The Colombo Lighthouse, at the Colombo Harbour, Sri Lanka.
The Colombo Lighthouse, at the Colombo Harbour, Sri Lanka.

Colombo Lighthouse

lighthousemilitaryharborsri-lankacolonial-history
4 min read

Every 4th of February, guns thunder at the base of the Colombo Lighthouse. Twenty-five rounds, one for each year of tradition stretched back to 1948, when sailors of the Ceylon Royal Naval Volunteer Reserve fired a 15-gun salute at Galle Face Green to mark the first Independence Day. The lighthouse itself was not yet built then - it arrived in 1952, opened by Prime Minister D.S. Senanayake, the man who had steered Ceylon to sovereignty. Built to replace the Old Colombo Lighthouse whose beam had been swallowed by the growing city, this concrete tower with four stone lions at its base was meant to guide ships into one of the Indian Ocean's busiest harbors. Instead, it became something stranger: a military landmark, a restricted monument, and finally, thanks to the construction of Colombo Port City, a lighthouse stranded on dry land.

Light Above the Harbor

The Colombo Lighthouse stands 29 meters tall on a concrete base that adds another 12 meters of elevation at Galbokka Point, south of the Port of Colombo along the marine drive. It replaced the Old Colombo Lighthouse, a Victorian-era clock tower whose navigational light had been rendered useless by the very buildings the harbor's prosperity had attracted. When harbor expansion demanded a clear signal for approaching ships, the Sri Lanka Ports Authority built this tower on the waterfront where the Indian Ocean met the breakwater. Four lion statues guard its base - an echo of the lion on Sri Lanka's flag, carved in stone and facing the sea. The panoramic view of the ocean from the top made it a beloved city landmark, a place where Colombo residents could see their city from the perspective of the ships arriving at its shore.

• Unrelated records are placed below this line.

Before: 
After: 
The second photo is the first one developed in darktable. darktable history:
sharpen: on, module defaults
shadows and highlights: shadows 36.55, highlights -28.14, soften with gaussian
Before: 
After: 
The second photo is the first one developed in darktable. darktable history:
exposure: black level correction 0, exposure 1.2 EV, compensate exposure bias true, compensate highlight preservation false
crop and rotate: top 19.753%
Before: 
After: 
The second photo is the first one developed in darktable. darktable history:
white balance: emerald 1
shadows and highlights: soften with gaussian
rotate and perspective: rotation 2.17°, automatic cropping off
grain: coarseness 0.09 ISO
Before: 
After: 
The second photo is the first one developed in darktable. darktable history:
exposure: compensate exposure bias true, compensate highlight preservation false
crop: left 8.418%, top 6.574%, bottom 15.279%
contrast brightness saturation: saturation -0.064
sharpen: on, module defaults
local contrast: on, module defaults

The Guns That Speak for a Nation

The saluting battery at the lighthouse base holds a history more tangled than the lighthouse itself. The tradition began modestly: a 15-gun salute on 4 February 1948. When the Royal Ceylon Navy formed and acquired its first warship, HMCyS Vijaya, the salute grew to 25 rounds, fired from the ship's single QF 4-inch naval gun on 4 February 1951. The following year, two additional QF 4-inch guns arrived from the United Kingdom, mounted at Galle Buck Bay in preparation for a royal visit by Princess Elizabeth. She never made it to Colombo - her father, King George VI, died during the journey, and she turned back halfway to become Queen. The Royal Ceylon Navy fired a 56-gun salute on the day of the King's funeral. After HMCyS Vijaya was decommissioned, its gun joined the battery. In 2000, the Indian Navy gifted three 52mm guns, and all were moved to the lighthouse. For two decades, the Independence Day salute echoed from this spot.

Behind the Security Fence

As the Sri Lankan Civil War escalated, the lighthouse disappeared behind security cordons. Its location - directly across the street from the Naval Headquarters at SLNS Parakrama and within the restricted zone surrounding the Port of Colombo - placed it in the most sensitive security zone in the capital. Public access ended. The panoramic view that had drawn visitors became a strategic vantage point, useful to the military and forbidden to everyone else. The lighthouse continued to function as a navigational aid, its beam still sweeping the harbor approaches, but it ceased to be a place Colombo's residents could visit. The city landmark became a military one, visible from a distance but unreachable, its four stone lions guarding a perimeter of razor wire and checkpoints rather than an open waterfront.

A Lighthouse Without a Shore

In 2021, the Independence Day gun salute was fired not from the lighthouse battery but from SLNS Samudura, a naval vessel. The reason was literal: the Colombo Port City project, a massive land reclamation effort, had pushed the coastline seaward, leaving the Colombo Lighthouse landlocked. A beacon built to stand where ocean met shore now sits surrounded by construction - new land rising from the sea on fill material dredged from the harbor floor. The saluting tradition moved to ships, and the lighthouse's future became uncertain. Whether it will be preserved as a monument, adapted for some new purpose, or simply absorbed into the expanding port infrastructure remains an open question. For now, it stands where it has stood since 1952 - four lions at its base, a light at its crown - waiting to see what the city builds around it next.

From the Air

Located at 6.936°N, 79.841°E at Galbokka Point, south of the Port of Colombo. From the air, look for the lighthouse tower on the southern edge of the harbor complex, near the marine drive. The Colombo Port City land reclamation project is visible as a large area of new land extending seaward west of the lighthouse. Bandaranaike International Airport (VCBI) lies 30 km north. Ratmalana Airport (VCCC) is 12 km south along the coast. Best viewed at 1,500-3,000 ft. The harbor breakwaters and twin towers of the World Trade Centre are nearby orientation landmarks. Tropical weather year-round.